PROVIDED ENTRIES START

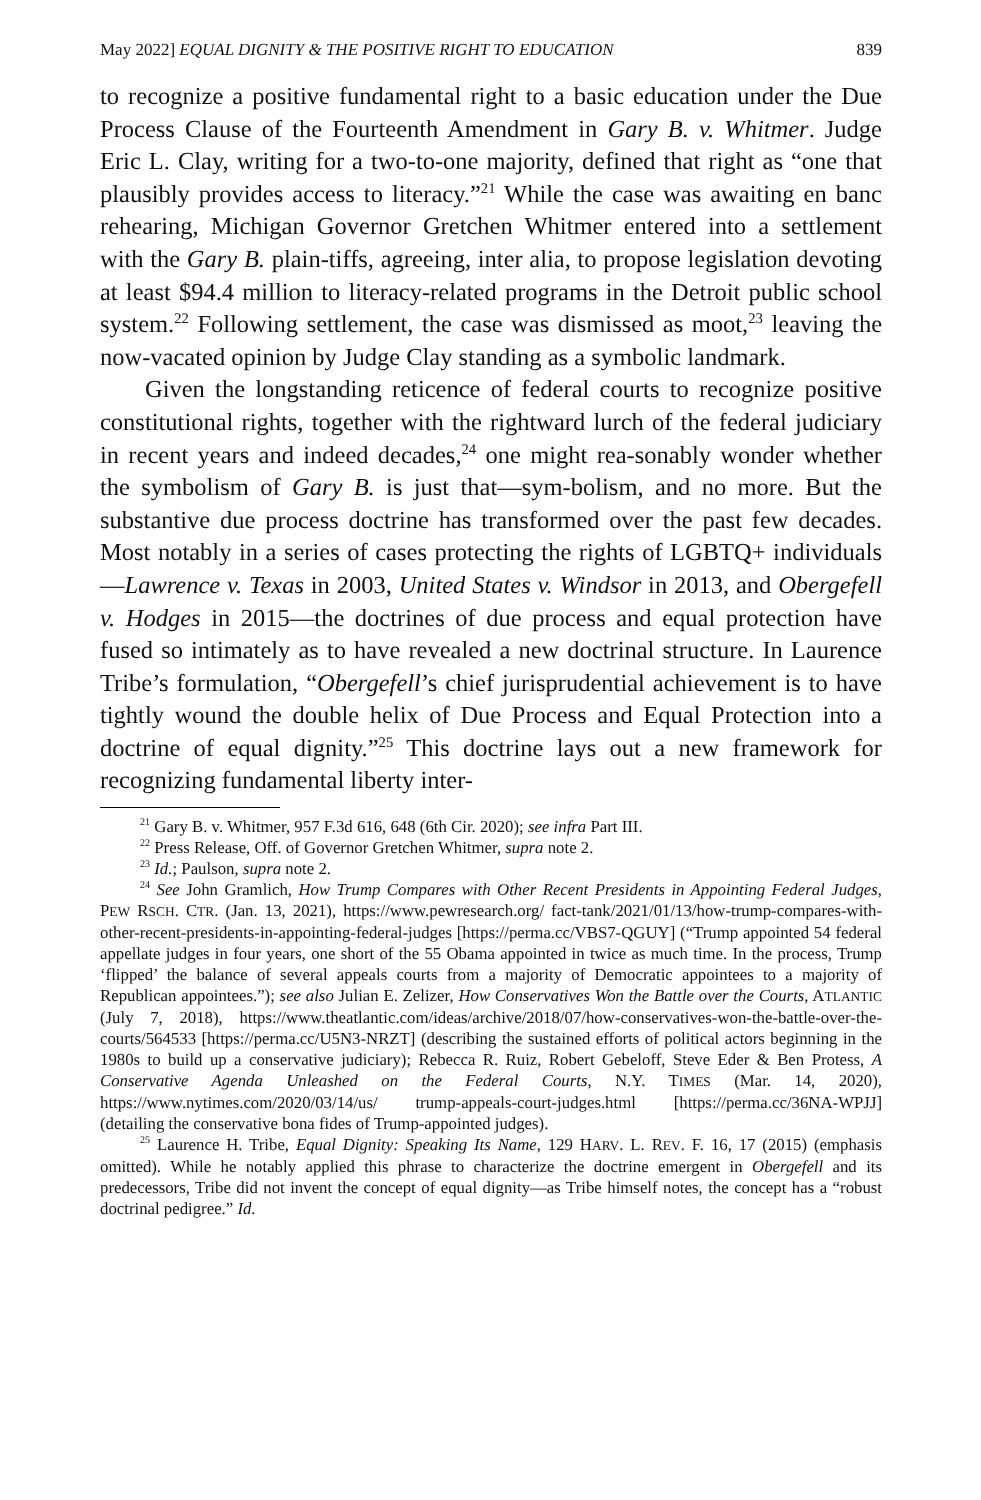May 2022] EQUAL DIGNITY & THE POSITIVE RIGHT TO EDUCATION 839
to recognize a positive fundamental right to a basic education under the Due Process Clause of the Fourteenth Amendment in Gary B. v. Whitmer. Judge Eric L. Clay, writing for a two-to-one majority, defined that right as “one that plausibly provides access to literacy.”<sup>21</sup> While the case was awaiting en banc rehearing, Michigan Governor Gretchen Whitmer entered into a settlement with the Gary B. plain-tiffs, agreeing, inter alia, to propose legislation devoting at least $94.4 million to literacy-related programs in the Detroit public school system.<sup>22</sup> Following settlement, the case was dismissed as moot,<sup>23</sup> leaving the now-vacated opinion by Judge Clay standing as a symbolic landmark.
Given the longstanding reticence of federal courts to recognize positive constitutional rights, together with the rightward lurch of the federal judiciary in recent years and indeed decades,<sup>24</sup> one might rea-sonably wonder whether the symbolism of Gary B. is just that—sym-bolism, and no more. But the substantive due process doctrine has transformed over the past few decades. Most notably in a series of cases protecting the rights of LGBTQ+ individuals—Lawrence v. Texas in 2003, United States v. Windsor in 2013, and Obergefell v. Hodges in 2015—the doctrines of due process and equal protection have fused so intimately as to have revealed a new doctrinal structure. In Laurence Tribe’s formulation, “Obergefell’s chief jurisprudential achievement is to have tightly wound the double helix of Due Process and Equal Protection into a doctrine of equal dignity.”<sup>25</sup> This doctrine lays out a new framework for recognizing fundamental liberty inter-
<sup>21</sup> Gary B. v. Whitmer, 957 F.3d 616, 648 (6th Cir. 2020); see infra Part III.
<sup>22</sup> Press Release, Off. of Governor Gretchen Whitmer, supra note 2.
<sup>23</sup> Id.; Paulson, supra note 2.
<sup>24</sup> See John Gramlich, How Trump Compares with Other Recent Presidents in Appointing Federal Judges, PEW RSCH. CTR. (Jan. 13, 2021), https://www.pewresearch.org/ fact-tank/2021/01/13/how-trump-compares-with-other-recent-presidents-in-appointing-federal-judges [https://perma.cc/VBS7-QGUY] (“Trump appointed 54 federal appellate judges in four years, one short of the 55 Obama appointed in twice as much time. In the process, Trump ‘flipped’ the balance of several appeals courts from a majority of Democratic appointees to a majority of Republican appointees.”); see also Julian E. Zelizer, How Conservatives Won the Battle over the Courts, ATLANTIC (July 7, 2018), https://www.theatlantic.com/ideas/archive/2018/07/how-conservatives-won-the-battle-over-the-courts/564533 [https://perma.cc/U5N3-NRZT] (describing the sustained efforts of political actors beginning in the 1980s to build up a conservative judiciary); Rebecca R. Ruiz, Robert Gebeloff, Steve Eder & Ben Protess, A Conservative Agenda Unleashed on the Federal Courts, N.Y. TIMES (Mar. 14, 2020), https://www.nytimes.com/2020/03/14/us/ trump-appeals-court-judges.html [https://perma.cc/36NA-WPJJ] (detailing the conservative bona fides of Trump-appointed judges).
<sup>25</sup> Laurence H. Tribe, Equal Dignity: Speaking Its Name, 129 HARV. L. REV. F. 16, 17 (2015) (emphasis omitted). While he notably applied this phrase to characterize the doctrine emergent in Obergefell and its predecessors, Tribe did not invent the concept of equal dignity—as Tribe himself notes, the concept has a “robust doctrinal pedigree.” Id.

PROVIDED ENTRIES END

### TASK INSTRUCTIONS
Set the records down again exactly as given, and leave the pictures out.

### EXERCISE SOLUTION
May 2022] EQUAL DIGNITY & THE POSITIVE RIGHT TO EDUCATION 839
to recognize a positive fundamental right to a basic education under the Due Process Clause of the Fourteenth Amendment in Gary B. v. Whitmer. Judge Eric L. Clay, writing for a two-to-one majority, defined that right as “one that plausibly provides access to literacy.”<sup>21</sup> While the case was awaiting en banc rehearing, Michigan Governor Gretchen Whitmer entered into a settlement with the Gary B. plain-tiffs, agreeing, inter alia, to propose legislation devoting at least $94.4 million to literacy-related programs in the Detroit public school system.<sup>22</sup> Following settlement, the case was dismissed as moot,<sup>23</sup> leaving the now-vacated opinion by Judge Clay standing as a symbolic landmark.
Given the longstanding reticence of federal courts to recognize positive constitutional rights, together with the rightward lurch of the federal judiciary in recent years and indeed decades,<sup>24</sup> one might rea-sonably wonder whether the symbolism of Gary B. is just that—sym-bolism, and no more. But the substantive due process doctrine has transformed over the past few decades. Most notably in a series of cases protecting the rights of LGBTQ+ individuals—Lawrence v. Texas in 2003, United States v. Windsor in 2013, and Obergefell v. Hodges in 2015—the doctrines of due process and equal protection have fused so intimately as to have revealed a new doctrinal structure. In Laurence Tribe’s formulation, “Obergefell’s chief jurisprudential achievement is to have tightly wound the double helix of Due Process and Equal Protection into a doctrine of equal dignity.”<sup>25</sup> This doctrine lays out a new framework for recognizing fundamental liberty inter-
<sup>21</sup> Gary B. v. Whitmer, 957 F.3d 616, 648 (6th Cir. 2020); see infra Part III.
<sup>22</sup> Press Release, Off. of Governor Gretchen Whitmer, supra note 2.
<sup>23</sup> Id.; Paulson, supra note 2.
<sup>24</sup> See John Gramlich, How Trump Compares with Other Recent Presidents in Appointing Federal Judges, PEW RSCH. CTR. (Jan. 13, 2021), https://www.pewresearch.org/ fact-tank/2021/01/13/how-trump-compares-with-other-recent-presidents-in-appointing-federal-judges [https://perma.cc/VBS7-QGUY] (“Trump appointed 54 federal appellate judges in four years, one short of the 55 Obama appointed in twice as much time. In the process, Trump ‘flipped’ the balance of several appeals courts from a majority of Democratic appointees to a majority of Republican appointees.”); see also Julian E. Zelizer, How Conservatives Won the Battle over the Courts, ATLANTIC (July 7, 2018), https://www.theatlantic.com/ideas/archive/2018/07/how-conservatives-won-the-battle-over-the-courts/564533 [https://perma.cc/U5N3-NRZT] (describing the sustained efforts of political actors beginning in the 1980s to build up a conservative judiciary); Rebecca R. Ruiz, Robert Gebeloff, Steve Eder & Ben Protess, A Conservative Agenda Unleashed on the Federal Courts, N.Y. TIMES (Mar. 14, 2020), https://www.nytimes.com/2020/03/14/us/ trump-appeals-court-judges.html [https://perma.cc/36NA-WPJJ] (detailing the conservative bona fides of Trump-appointed judges).
<sup>25</sup> Laurence H. Tribe, Equal Dignity: Speaking Its Name, 129 HARV. L. REV. F. 16, 17 (2015) (emphasis omitted). While he notably applied this phrase to characterize the doctrine emergent in Obergefell and its predecessors, Tribe did not invent the concept of equal dignity—as Tribe himself notes, the concept has a “robust doctrinal pedigree.” Id.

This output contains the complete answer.